Edit: w00t, it worked! Indented the paragraphs successfully.

[This message has been edited by Clarphimous (edited 10-13-2006).]

Clarphimous
2006-10-13, 03:07
quote:Originally posted by ArmsMerchant:

I suggest you study rhetoric and debate.

One cannot prove a negative.

You cannot "prove" anything with evidence. Everything has to be rationalized that is not mathematics and pure logic.
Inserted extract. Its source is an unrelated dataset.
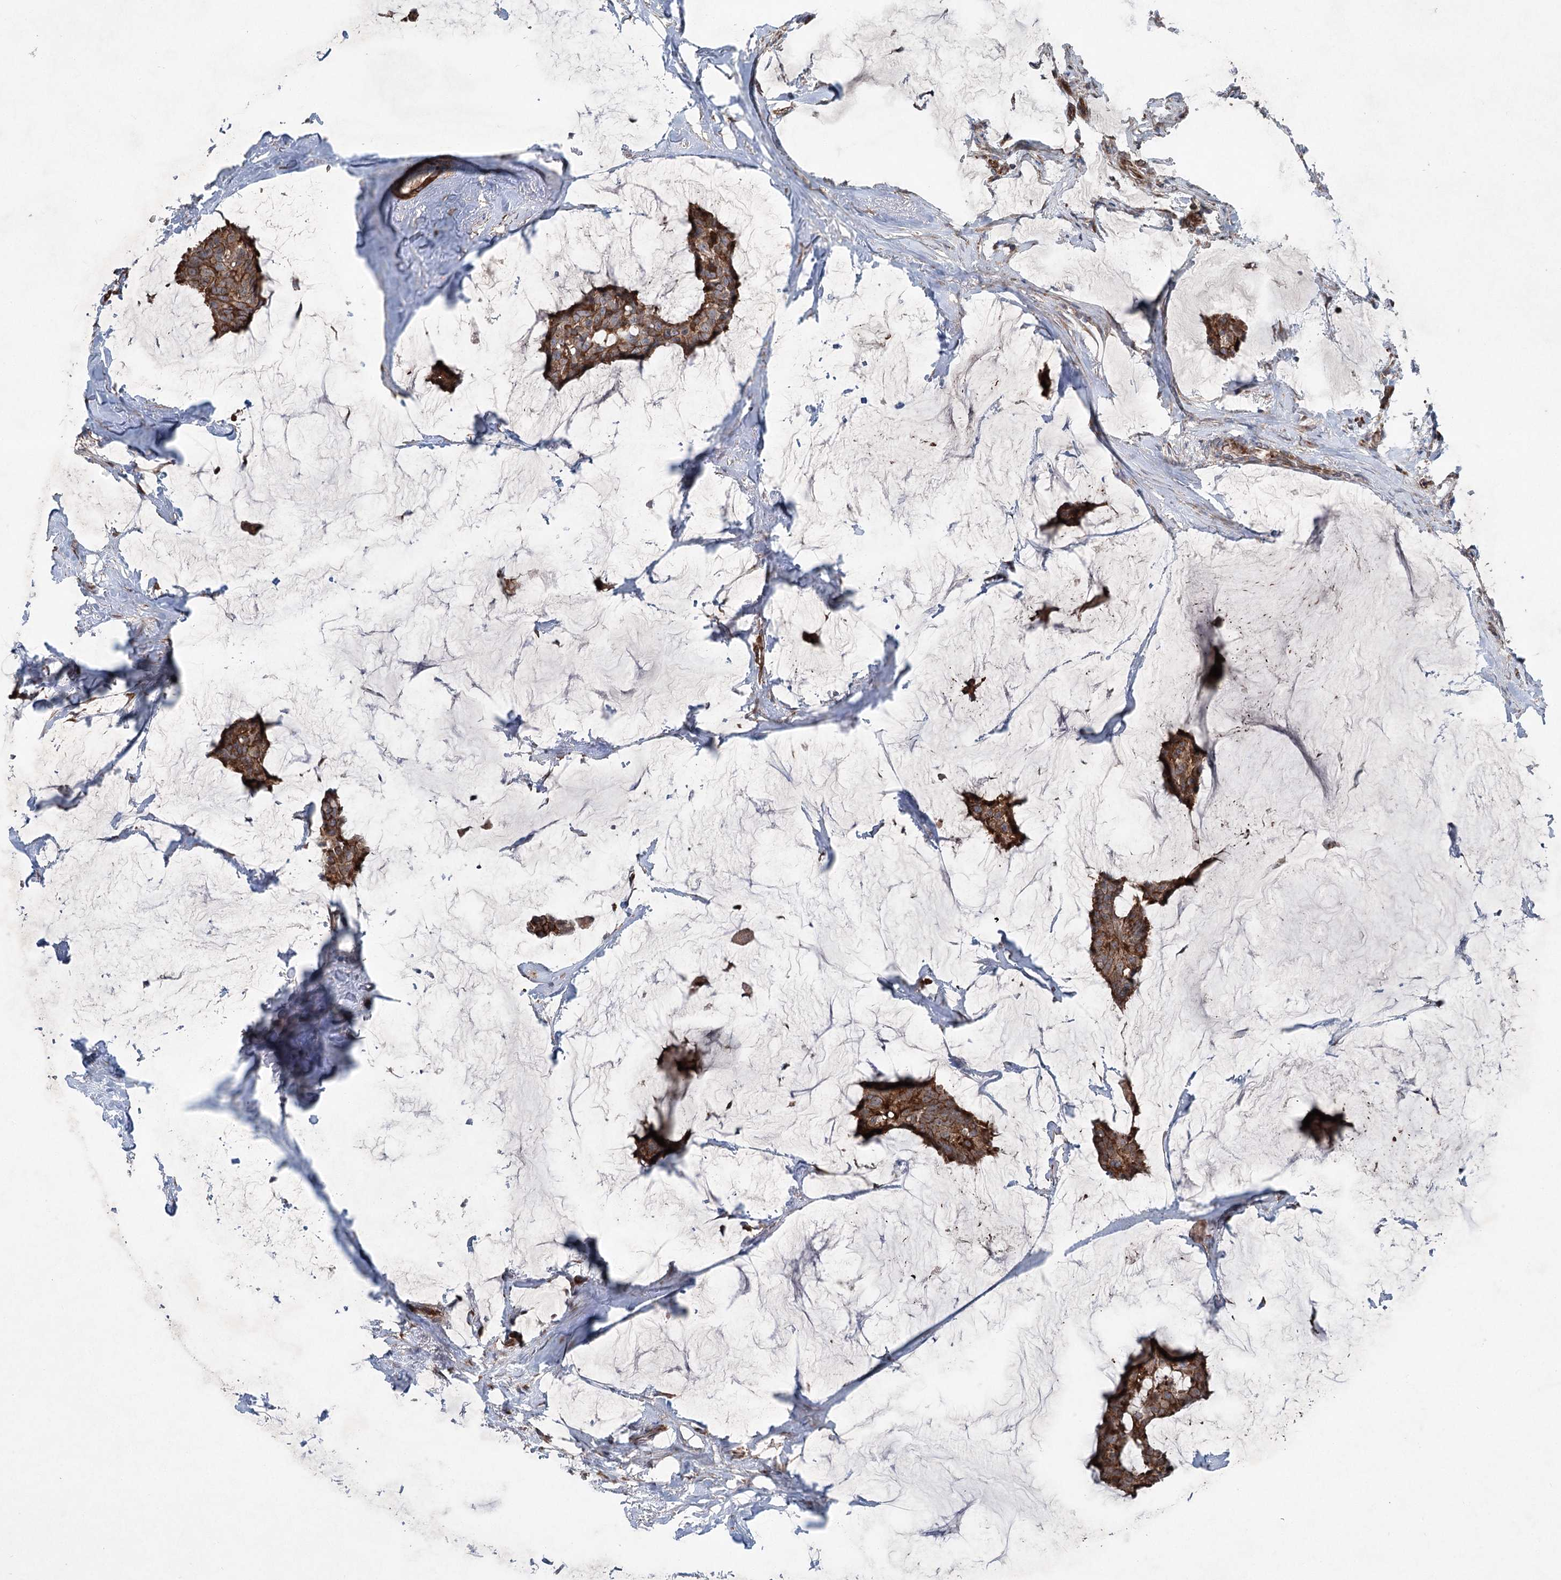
{"staining": {"intensity": "moderate", "quantity": ">75%", "location": "cytoplasmic/membranous"}, "tissue": "breast cancer", "cell_type": "Tumor cells", "image_type": "cancer", "snomed": [{"axis": "morphology", "description": "Duct carcinoma"}, {"axis": "topography", "description": "Breast"}], "caption": "Breast cancer (intraductal carcinoma) tissue reveals moderate cytoplasmic/membranous positivity in approximately >75% of tumor cells, visualized by immunohistochemistry. Immunohistochemistry stains the protein of interest in brown and the nuclei are stained blue.", "gene": "SERINC5", "patient": {"sex": "female", "age": 93}}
That said, there is not sufficient evidence for me to believe it one way or the other. I know that Isaac Asimov (who wrote the book I quoted from in my previous post) believed that he was a historical figure. And he seemed to know his stuff. So I dunno. The Gospels might just be very loosely based on a historical figure, with much of the details added later on. What we do know for sure is that there were, indeed, many instances where people in that time period had tried to claim the position of "Messiah." And then we have all the other weird religious groups at that time (mystery cults and whatnot). So the real answer is probably somewhere in between the extremes of "Jesus never existed and everything in the Gospels is false" and "The Gospels are inerrant." Exactly where in this continuum is what we have to figure out, here.

quote:Thus, Mark’s Jesus of Nazareth was portrayed as a new Moses, with features that paralleled the stories of Moses.

Odd, I heard that it was the book of Matthew that was based on Moses. Mark didn't have any details on his birth and rising out of Egypt.